**WORK ITEM**
Copy out the entries word for word from the line with "Découvrez une cause" to the line with "IM Resident Ifunanya Ekechukwu in white", including both of those lines. Omit the pictures from your copy.

RECORDS FOR THIS EXERCISE START

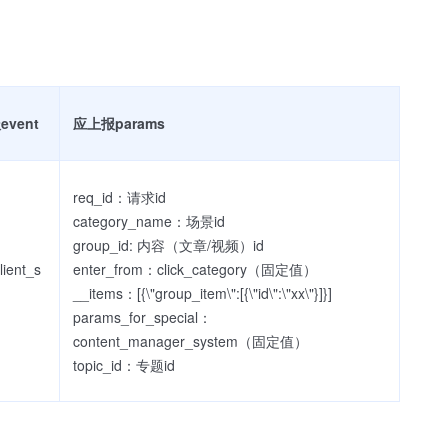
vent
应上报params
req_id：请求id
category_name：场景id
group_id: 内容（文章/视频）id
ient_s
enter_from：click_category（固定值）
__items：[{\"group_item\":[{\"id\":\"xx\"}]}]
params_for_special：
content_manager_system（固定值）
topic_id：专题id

RECORDS FOR THIS EXERCISE END
RECORDS FOR THIS EXERCISE START

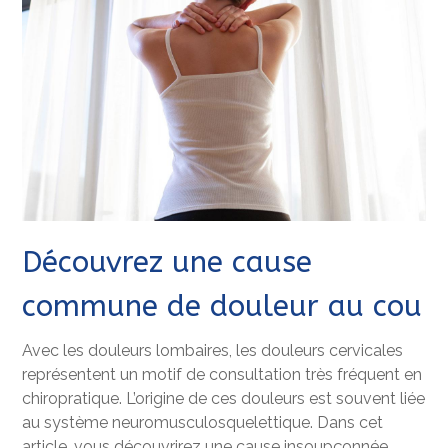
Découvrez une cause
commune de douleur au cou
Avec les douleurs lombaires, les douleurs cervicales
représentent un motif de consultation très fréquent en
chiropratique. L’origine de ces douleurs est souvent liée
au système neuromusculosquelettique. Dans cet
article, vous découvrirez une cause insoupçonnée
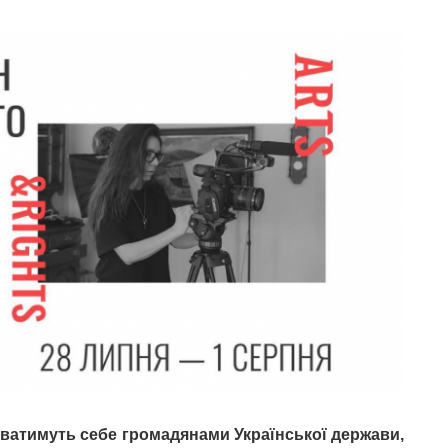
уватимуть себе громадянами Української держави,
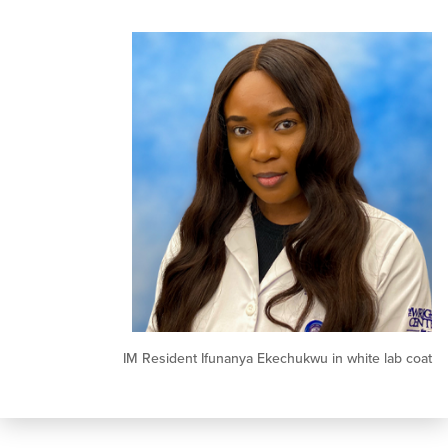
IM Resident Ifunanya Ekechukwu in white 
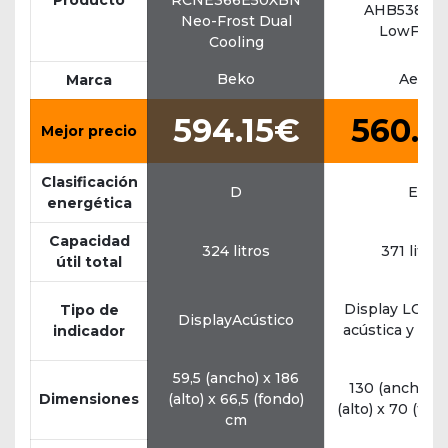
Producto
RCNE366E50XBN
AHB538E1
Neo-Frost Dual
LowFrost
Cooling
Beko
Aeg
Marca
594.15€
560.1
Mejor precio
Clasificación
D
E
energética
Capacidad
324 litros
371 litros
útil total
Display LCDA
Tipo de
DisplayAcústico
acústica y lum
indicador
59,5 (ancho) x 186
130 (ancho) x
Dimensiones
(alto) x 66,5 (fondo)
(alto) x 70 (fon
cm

RECORDS FOR THIS EXERCISE END
RECORDS FOR THIS EXERCISE START

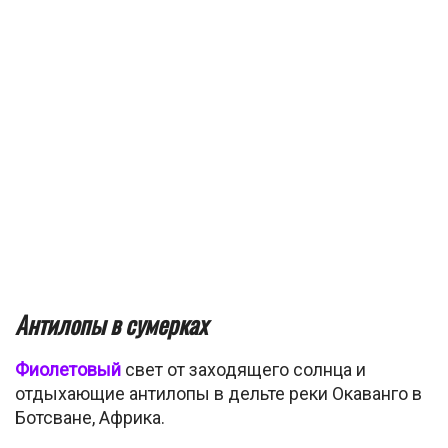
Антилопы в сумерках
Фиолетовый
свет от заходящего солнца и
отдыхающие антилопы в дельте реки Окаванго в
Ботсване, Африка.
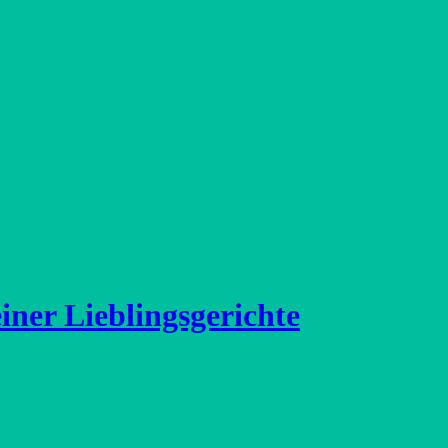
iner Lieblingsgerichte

RECORDS FOR THIS EXERCISE END

**COMPLETED TASK**
Découvrez une cause
commune de douleur au cou
Avec les douleurs lombaires, les douleurs cervicales
représentent un motif de consultation très fréquent en
chiropratique. L’origine de ces douleurs est souvent liée
au système neuromusculosquelettique. Dans cet
article, vous découvrirez une cause insoupçonnée
уватимуть себе громадянами Української держави,
IM Resident Ifunanya Ekechukwu in white 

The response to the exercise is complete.